▼

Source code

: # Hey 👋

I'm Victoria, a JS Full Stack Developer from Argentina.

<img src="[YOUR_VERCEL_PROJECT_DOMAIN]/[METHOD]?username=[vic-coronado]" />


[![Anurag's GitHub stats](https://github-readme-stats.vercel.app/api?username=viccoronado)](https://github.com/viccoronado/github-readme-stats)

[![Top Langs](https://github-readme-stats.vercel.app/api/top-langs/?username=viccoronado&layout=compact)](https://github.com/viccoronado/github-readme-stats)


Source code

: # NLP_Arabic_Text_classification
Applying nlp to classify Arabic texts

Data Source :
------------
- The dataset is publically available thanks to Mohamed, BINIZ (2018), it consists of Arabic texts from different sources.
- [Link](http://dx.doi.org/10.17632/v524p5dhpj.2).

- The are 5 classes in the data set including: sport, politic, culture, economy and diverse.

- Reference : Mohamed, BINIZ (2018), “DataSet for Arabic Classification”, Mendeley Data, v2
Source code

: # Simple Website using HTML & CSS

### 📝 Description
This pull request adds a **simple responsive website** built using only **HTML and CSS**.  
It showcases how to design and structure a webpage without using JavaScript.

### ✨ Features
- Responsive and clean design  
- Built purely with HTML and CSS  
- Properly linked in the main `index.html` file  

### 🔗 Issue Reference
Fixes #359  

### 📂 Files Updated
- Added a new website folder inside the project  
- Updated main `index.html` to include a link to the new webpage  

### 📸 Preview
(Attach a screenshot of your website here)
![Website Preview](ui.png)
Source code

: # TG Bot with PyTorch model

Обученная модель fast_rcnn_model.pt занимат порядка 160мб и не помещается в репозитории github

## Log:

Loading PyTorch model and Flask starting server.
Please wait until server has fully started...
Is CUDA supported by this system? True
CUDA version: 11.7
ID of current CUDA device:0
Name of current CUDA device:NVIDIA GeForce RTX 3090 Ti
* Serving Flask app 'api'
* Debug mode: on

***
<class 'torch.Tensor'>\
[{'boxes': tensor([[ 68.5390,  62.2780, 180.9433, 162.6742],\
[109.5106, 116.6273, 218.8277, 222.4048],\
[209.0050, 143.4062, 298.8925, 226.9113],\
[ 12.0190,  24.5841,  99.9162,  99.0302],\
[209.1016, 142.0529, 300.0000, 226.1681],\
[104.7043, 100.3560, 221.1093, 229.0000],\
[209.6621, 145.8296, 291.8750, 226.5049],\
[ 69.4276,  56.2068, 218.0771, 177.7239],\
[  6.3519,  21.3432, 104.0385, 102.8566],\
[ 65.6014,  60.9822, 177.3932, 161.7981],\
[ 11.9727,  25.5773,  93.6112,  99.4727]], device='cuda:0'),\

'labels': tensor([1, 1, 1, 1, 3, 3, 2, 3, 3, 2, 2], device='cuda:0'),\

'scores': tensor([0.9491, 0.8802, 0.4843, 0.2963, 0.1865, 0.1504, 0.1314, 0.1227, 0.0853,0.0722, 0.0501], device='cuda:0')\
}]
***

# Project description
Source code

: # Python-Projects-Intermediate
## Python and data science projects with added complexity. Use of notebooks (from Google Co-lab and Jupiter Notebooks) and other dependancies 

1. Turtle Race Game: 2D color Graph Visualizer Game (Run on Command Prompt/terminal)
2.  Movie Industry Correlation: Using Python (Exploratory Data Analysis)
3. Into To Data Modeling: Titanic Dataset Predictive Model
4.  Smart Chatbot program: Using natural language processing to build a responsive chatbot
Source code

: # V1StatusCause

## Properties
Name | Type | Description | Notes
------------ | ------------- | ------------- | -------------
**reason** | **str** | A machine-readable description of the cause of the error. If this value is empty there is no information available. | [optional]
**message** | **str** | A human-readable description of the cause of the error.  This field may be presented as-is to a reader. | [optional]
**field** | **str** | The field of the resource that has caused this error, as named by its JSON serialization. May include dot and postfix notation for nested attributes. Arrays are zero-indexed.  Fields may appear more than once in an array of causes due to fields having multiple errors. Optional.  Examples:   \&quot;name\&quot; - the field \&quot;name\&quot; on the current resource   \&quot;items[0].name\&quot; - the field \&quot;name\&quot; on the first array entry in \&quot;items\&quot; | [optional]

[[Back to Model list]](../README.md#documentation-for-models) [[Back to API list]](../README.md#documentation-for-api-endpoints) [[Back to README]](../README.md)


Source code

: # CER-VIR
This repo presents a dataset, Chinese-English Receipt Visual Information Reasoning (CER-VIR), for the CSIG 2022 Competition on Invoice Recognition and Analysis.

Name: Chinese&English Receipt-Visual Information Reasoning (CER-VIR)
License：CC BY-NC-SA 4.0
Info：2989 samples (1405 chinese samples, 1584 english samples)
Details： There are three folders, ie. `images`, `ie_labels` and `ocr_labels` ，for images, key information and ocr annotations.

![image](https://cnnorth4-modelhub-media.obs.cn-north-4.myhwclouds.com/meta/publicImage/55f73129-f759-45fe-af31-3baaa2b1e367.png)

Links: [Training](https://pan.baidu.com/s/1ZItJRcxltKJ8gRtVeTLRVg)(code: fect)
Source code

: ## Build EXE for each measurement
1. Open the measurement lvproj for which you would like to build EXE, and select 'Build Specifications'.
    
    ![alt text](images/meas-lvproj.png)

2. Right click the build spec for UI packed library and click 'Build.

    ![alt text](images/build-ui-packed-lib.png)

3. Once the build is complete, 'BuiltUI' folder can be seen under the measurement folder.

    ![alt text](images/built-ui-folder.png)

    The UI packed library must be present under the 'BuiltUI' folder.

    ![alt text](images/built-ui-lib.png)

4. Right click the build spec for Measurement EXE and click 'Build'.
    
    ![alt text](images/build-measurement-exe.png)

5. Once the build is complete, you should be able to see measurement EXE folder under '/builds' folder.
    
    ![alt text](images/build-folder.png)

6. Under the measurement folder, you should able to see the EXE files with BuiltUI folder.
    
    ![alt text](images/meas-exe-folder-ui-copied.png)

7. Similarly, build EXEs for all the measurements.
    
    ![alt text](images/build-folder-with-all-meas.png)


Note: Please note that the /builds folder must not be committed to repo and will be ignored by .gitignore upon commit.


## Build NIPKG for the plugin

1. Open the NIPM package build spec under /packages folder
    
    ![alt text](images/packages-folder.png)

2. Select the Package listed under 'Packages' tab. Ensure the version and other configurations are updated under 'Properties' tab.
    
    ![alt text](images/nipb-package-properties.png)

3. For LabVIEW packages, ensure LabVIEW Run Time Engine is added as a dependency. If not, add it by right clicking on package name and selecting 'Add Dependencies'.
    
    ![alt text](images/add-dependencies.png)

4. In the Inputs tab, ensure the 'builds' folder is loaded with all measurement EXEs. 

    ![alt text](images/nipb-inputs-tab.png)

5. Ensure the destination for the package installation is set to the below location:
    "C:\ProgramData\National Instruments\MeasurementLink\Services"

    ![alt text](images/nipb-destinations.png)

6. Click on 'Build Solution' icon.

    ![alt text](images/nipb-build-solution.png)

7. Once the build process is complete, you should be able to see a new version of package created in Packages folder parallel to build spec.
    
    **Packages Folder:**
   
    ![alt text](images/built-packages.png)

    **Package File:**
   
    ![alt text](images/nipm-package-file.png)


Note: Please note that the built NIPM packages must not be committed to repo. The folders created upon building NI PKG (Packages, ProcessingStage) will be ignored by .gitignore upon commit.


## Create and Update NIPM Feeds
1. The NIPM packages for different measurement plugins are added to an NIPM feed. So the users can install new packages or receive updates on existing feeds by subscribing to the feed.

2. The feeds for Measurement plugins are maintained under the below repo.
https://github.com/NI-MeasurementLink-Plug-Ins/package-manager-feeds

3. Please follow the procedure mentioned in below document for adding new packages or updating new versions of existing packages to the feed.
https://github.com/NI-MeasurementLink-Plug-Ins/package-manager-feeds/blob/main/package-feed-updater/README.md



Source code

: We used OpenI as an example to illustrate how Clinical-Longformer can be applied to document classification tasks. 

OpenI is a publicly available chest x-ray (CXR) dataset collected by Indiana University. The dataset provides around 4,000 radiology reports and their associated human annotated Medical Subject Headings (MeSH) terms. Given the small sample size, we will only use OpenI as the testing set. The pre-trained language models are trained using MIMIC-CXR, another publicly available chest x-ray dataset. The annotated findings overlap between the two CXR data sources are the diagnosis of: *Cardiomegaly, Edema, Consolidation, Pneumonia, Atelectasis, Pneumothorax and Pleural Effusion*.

▲

§ **THE PROBLEM**
In the listing above, locate the line with "[209.6621, 145.8296, 291.8750, 226.5049],\" and the line with "Name | Type | Description | Notes", then extract exactly those lines and every line between them, and nothing more.

§ **ANSWER TO THE PROBLEM**
[209.6621, 145.8296, 291.8750, 226.5049],\
[ 69.4276,  56.2068, 218.0771, 177.7239],\
[  6.3519,  21.3432, 104.0385, 102.8566],\
[ 65.6014,  60.9822, 177.3932, 161.7981],\
[ 11.9727,  25.5773,  93.6112,  99.4727]], device='cuda:0'),\

'labels': tensor([1, 1, 1, 1, 3, 3, 2, 3, 3, 2, 2], device='cuda:0'),\

'scores': tensor([0.9491, 0.8802, 0.4843, 0.2963, 0.1865, 0.1504, 0.1314, 0.1227, 0.0853,0.0722, 0.0501], device='cuda:0')\
}]
***

# Project description
Source code

: # Python-Projects-Intermediate
## Python and data science projects with added complexity. Use of notebooks (from Google Co-lab and Jupiter Notebooks) and other dependancies 

1. Turtle Race Game: 2D color Graph Visualizer Game (Run on Command Prompt/terminal)
2.  Movie Industry Correlation: Using Python (Exploratory Data Analysis)
3. Into To Data Modeling: Titanic Dataset Predictive Model
4.  Smart Chatbot program: Using natural language processing to build a responsive chatbot
Source code

: # V1StatusCause

## Properties
Name | Type | Description | Notes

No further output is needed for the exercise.